Andy was both a lifelong athlete and avid sports fan. He played high school football, attended college on a cross country scholarship, and coached the swim team in Garrett Park. He was a long-distance runner for years (completing the JFK 50 Miler) and played competitive tennis most of his life. He was an enthusiastic traveler and loved the outdoors, often happiest on his weekends at Maryland’s Eastern Shore, gardening, exploring local waterways in his pontoon boat, and mixing gin and tonics for family and friends. Andy loved music (opera, bluegrass, folk, and classical), and poetry, which he paid several generations of young children to memorize and which he quoted with regularity.
He was committed to progressive causes and delighted in the political process, believing that healthy disagreement was part of the discourse. He relished a good debate and never shied away from confrontations. Family dinners were infused with this spirit, and friends and colleagues (including those he assembled for regular political discussions) always knew the conversation would be lively.
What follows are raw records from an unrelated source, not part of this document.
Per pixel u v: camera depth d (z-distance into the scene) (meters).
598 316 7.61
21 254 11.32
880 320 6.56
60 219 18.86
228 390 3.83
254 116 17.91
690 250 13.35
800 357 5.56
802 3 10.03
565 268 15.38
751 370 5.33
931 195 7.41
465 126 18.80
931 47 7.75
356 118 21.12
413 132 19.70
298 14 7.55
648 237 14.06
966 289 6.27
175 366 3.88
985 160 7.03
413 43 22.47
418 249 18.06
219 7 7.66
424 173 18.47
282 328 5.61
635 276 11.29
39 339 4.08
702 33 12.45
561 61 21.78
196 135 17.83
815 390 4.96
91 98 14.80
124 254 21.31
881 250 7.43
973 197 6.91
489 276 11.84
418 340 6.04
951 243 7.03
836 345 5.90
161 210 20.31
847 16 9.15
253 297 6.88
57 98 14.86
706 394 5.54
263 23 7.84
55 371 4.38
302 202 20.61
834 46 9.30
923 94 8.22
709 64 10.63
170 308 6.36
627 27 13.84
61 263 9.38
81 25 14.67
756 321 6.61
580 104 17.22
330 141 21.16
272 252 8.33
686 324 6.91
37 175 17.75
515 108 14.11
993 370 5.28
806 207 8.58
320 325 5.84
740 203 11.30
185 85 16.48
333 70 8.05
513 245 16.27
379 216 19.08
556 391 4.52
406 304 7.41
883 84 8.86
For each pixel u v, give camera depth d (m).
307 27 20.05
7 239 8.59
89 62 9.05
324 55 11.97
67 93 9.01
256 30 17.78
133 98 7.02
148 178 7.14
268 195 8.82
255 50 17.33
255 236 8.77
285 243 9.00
He believed that a society should be judged by how we treated the least among us, exhorting his children, his clerks, his staff, and his friends to remember our shared commitment to one another and the importance of the social contract. He was a New Deal Democrat, believing that government was a critical tool for improving individuals and communities. He left this world a more just place than he found it, as an early champion of integration, an active supporter of equal opportunities for women, an opponent of the death penalty, and an advocate for the most disadvantaged.
His enthusiasm for life, the law, and his family are what defined him. Andy’s children expressed a deep gratitude to his companion, Kathy Parker, for her devoted support and the richness she brought to his life, and to theirs. He will be profoundly missed.
Andy was preceded in death by his parents, his sister-in-law Margaret Smith Sonner, his wife Sandra, and his brother, White Sonner. He is survived by his brothers Alan Sonner and Steve (Kathy) Sonner, his six children, Mary (Kent Bloomstrand) Costello of Shepherdstown, WV; John (Karen Kelly) Sonner of Boxboro, MA; Ken (Sonia Garcia) Sonner of Rockville, MD; Molly Andolina of Oak Park, IL; Timothy Sonner of Rockville, MD; and Teddy (Rosie Wells) Sonner of Washington, DC. He was beloved grandfather to 11 grandchildren (Ken, Bobbie, Andy, Anthony, Maggie, Katherine, David, Mary, Liam, Owen, and Mandy), six great grandchildren, five nieces, three nephews and their many children.
In lieu of flowers, the family requests contributions to the Andrew L. Sonner Memorial Scholarship Fund at the Washington College of Law. A celebration of life ceremony will be held on Friday, October 25th at 11:00 a.m. at the F. Scott Fitzgerald Theatre at the Rockville Civic Center, 603 Edmonston Drive, Rockville, MD. A reception will follow the service.